» **本文**:

-------

「YES!」のCMでおなじみの高須克弥院長。そのキャラクターから、世の弱気なビジネスパーソンに、「NO、NO、NO」と、活を入れると思いきや、意外にも慈愛に満ちた助言をくれた。その言葉とは?
◎〝心の美容〟でもあるメンタルヘルス
ここ数年、仕事上での過労死の問題がクローズアップされています。それに伴って、企業は、社員の精神面における健康、いわゆる〝メンタルヘルス〟をどう維持すべきか、その対策に追われるようになりました。
僕は、やはりCMのイメージが強いせいか、社員に対して、
「ヤル気のないヤツは辞めろ!」とか言いそうだと思われがちですが、実は、若い人たちのメンタル面の変化については、かなり以前から気がついていました。企業に所属する産業医となっている知り合いも多いだけでなく、僕自身、複数の病院を持つ経営者だからです。
昔は、〝地獄の研修〟のような、新入社員をバンバン鍛えるようなやり方も、企業によっては珍しいものではありませんでした。でも、今は状況が一変。しかも、単純にやさしくすればいい、というわけでもなく、その対応は難しくなっています。
例えば、調子が悪い社員に、
「しばらく休んでもいいよ」というと、「自分は会社に必要がない人間なんだ」と深刻に受け止める人がいます。仕事量を減らすと、「自分はもうダメ社員と認定されてしまった」と本気で悩む場合もあるのです。
鬱の人に、軽々しく「がんばれ!」などといった叱咤激励してしまうと、最悪の場合、それが背中を押して、自殺してしまうケースもあるのです。

-------

» **提示された項目**:
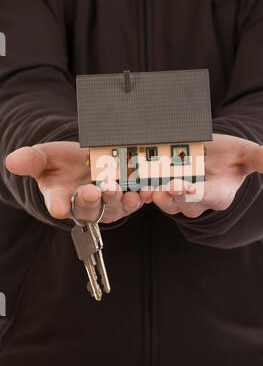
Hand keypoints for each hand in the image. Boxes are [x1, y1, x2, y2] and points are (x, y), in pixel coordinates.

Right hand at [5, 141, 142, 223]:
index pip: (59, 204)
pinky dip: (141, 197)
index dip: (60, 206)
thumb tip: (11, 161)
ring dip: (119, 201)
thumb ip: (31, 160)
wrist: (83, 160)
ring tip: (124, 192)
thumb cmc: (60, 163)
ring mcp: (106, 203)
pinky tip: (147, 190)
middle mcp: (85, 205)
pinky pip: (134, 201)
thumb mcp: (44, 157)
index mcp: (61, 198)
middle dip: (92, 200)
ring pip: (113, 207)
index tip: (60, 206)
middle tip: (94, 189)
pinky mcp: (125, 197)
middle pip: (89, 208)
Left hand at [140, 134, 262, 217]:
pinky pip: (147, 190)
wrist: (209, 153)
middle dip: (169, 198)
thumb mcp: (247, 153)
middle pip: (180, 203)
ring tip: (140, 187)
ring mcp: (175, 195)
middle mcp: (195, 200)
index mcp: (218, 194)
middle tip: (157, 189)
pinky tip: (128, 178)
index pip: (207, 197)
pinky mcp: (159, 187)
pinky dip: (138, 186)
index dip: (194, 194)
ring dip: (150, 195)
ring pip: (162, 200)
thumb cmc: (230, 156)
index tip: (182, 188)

-------

» **作業内容**:
A. 本文の「ここ数年、仕事上での過労死の問題がクローズアップされています。」という文を英語に訳しなさい。
B. 本文でかぎかっこ「」に囲まれている語句を、出てくる順にすべて挙げなさい。
項目は別の出典から取られたものである。

» **期待される出力**:
A. In recent years, the problem of death from overwork on the job has come into the spotlight.

B.
「YES!」
「NO、NO、NO」
「ヤル気のないヤツは辞めろ!」
「しばらく休んでもいいよ」
「自分は会社に必要がない人間なんだ」
「自分はもうダメ社員と認定されてしまった」
「がんばれ!」